But now I come to a place in this story I do not want to go through. A desert. No whirlwind to pick me up and carry me across it. Every day was one step farther into it.
There came a day when my mother put away the canvas and ink and said she was too tired to write any more for a while. There came a day when she asked me to tell a story, but shivered and dozed through it, not hearing it, only hearing my voice. “Don’t stop,” she said, when, thinking I was only making her more wretched, I tried to let my voice die away so she could sleep. “Don’t stop.”
At the edge of the desert you think it may be wide. You think it could take a month, maybe, to cross it. And two months go by, and three, and four, every day a step farther into the dust.

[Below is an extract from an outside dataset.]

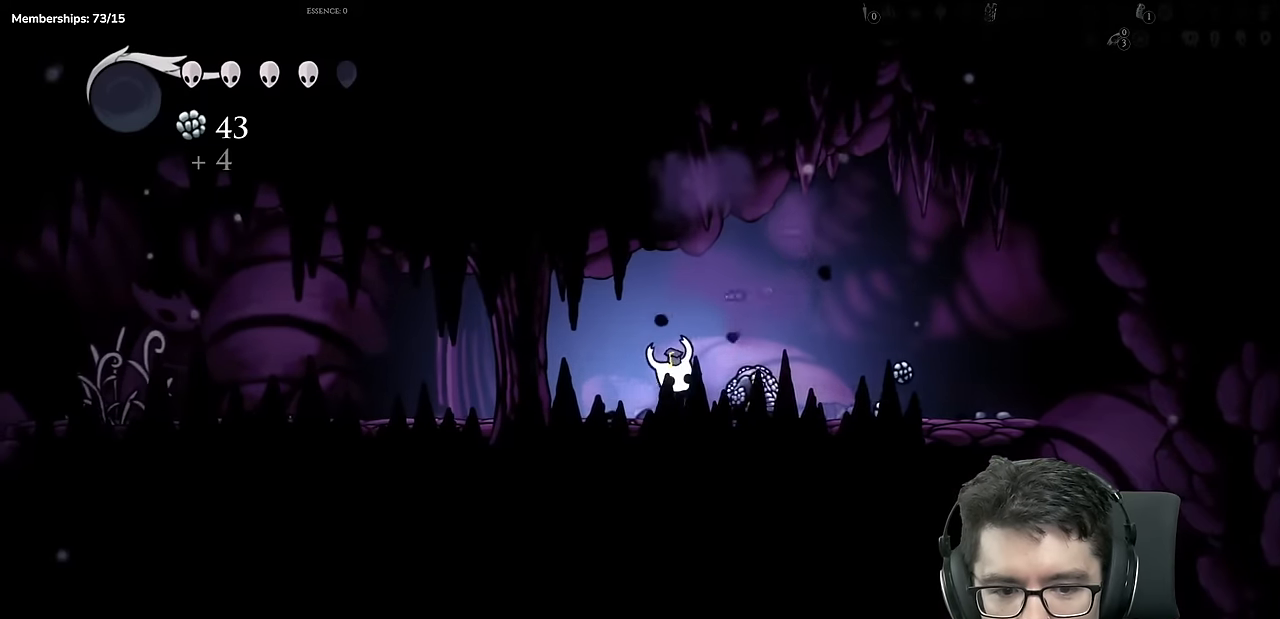
{"buttons": ["DPAD_RIGHT"], "left_stick": "center", "right_stick": "center", "events": [[83, "DPAD_LEFT", "down"], [217, "X", "up"], [317, "DPAD_UP", "up"], [334, "DPAD_LEFT", "up"], [367, "DPAD_RIGHT", "down"]]}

Rab and Sosso were kind and strong, but when Melle grew too weak to look after herself at all, Canoc told them that he would see to her needs. He did so with the most delicate patience, caring for her, lifting her, cleaning her, soothing her, trying to keep her warm. For two months he scarcely left the tower room. Coaly and I were there most of the day, if only to keep him silent company. At night he kept vigil alone.

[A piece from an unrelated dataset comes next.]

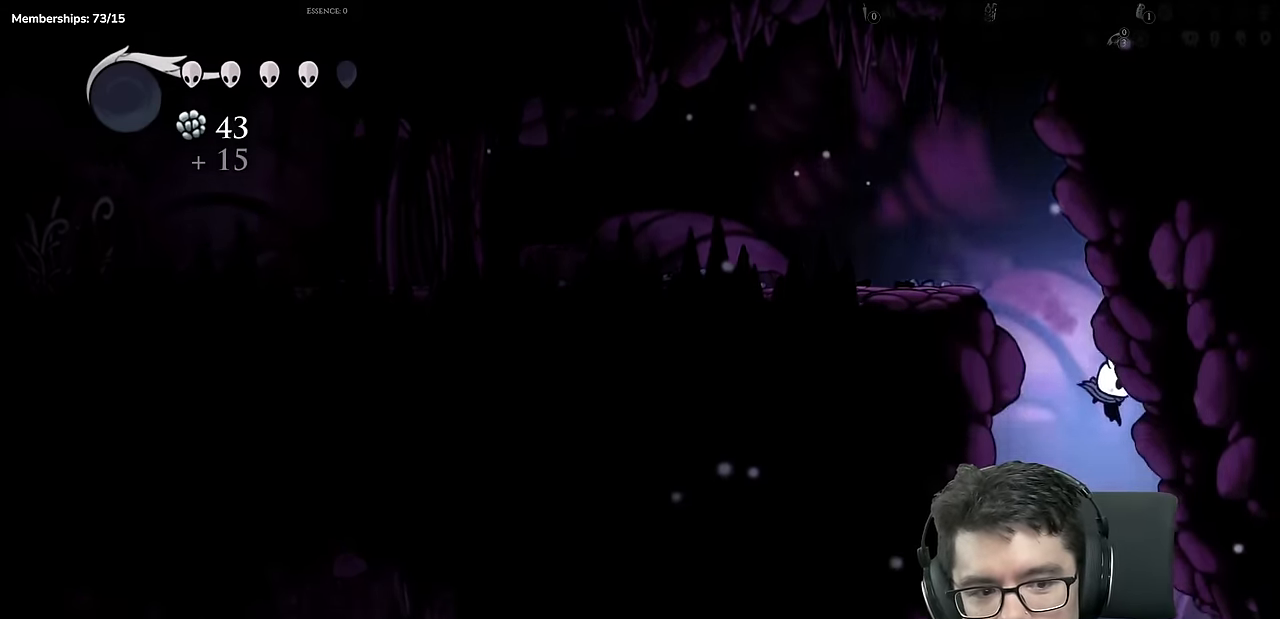
{"buttons": ["DPAD_RIGHT"], "left_stick": "center", "right_stick": "center", "events": []}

He fell asleep sometimes in the daytime, beside her on the narrow bed; weak as she was, she would whisper, “Lie down, love. You must be tired. Keep me warm. Come under the shawl with me.” And he would lie beside her, holding her close to him, and I would listen to their breathing.
May came. One morning I sat in the window seat, feeling the sunlight on my hands; I smelled the fragrances of spring, and heard the sound of the light wind moving in young leaves. Canoc lifted Melle so Sosso could change the sheet. She weighed so little now, he could pick her up in his arms like a little child. She cried out sharply. I did not know then what had happened. Her bones had grown so fragile that when he lifted her, they broke; her collarbone and thighbone snapped like sticks.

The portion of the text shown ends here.